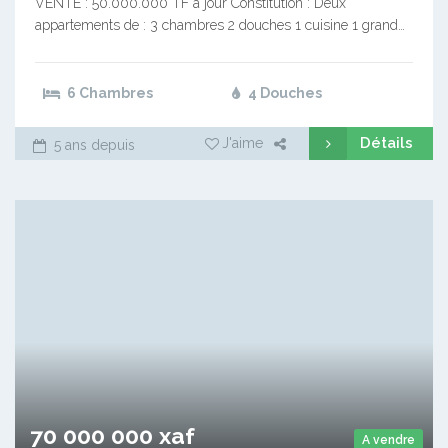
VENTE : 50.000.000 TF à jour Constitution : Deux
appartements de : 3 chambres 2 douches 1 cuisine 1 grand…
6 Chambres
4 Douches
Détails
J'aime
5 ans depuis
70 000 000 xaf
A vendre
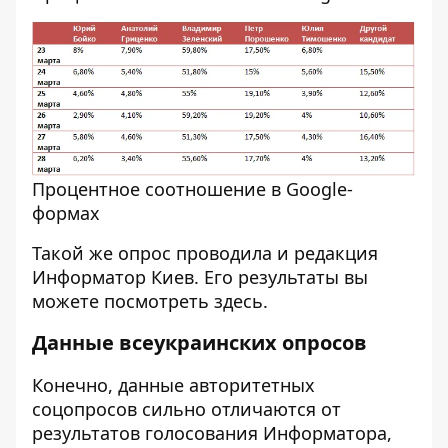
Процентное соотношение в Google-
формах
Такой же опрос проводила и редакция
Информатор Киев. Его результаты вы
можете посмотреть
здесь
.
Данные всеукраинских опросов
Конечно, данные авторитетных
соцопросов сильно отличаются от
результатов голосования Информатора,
· · · ·
■ **Exercise goal**
Repeat exactly and only the lines from the one holding "70 000 000 xaf" through the final line of the entries; no pictures.

■ **Answer to this problem**
70 000 000 xaf
A vendre
Процентное соотношение в Google-
формах
Такой же опрос проводила и редакция
Информатор Киев. Его результаты вы
можете посмотреть
здесь
.
Данные всеукраинских опросов
Конечно, данные авторитетных
соцопросов сильно отличаются от
результатов голосования Информатора,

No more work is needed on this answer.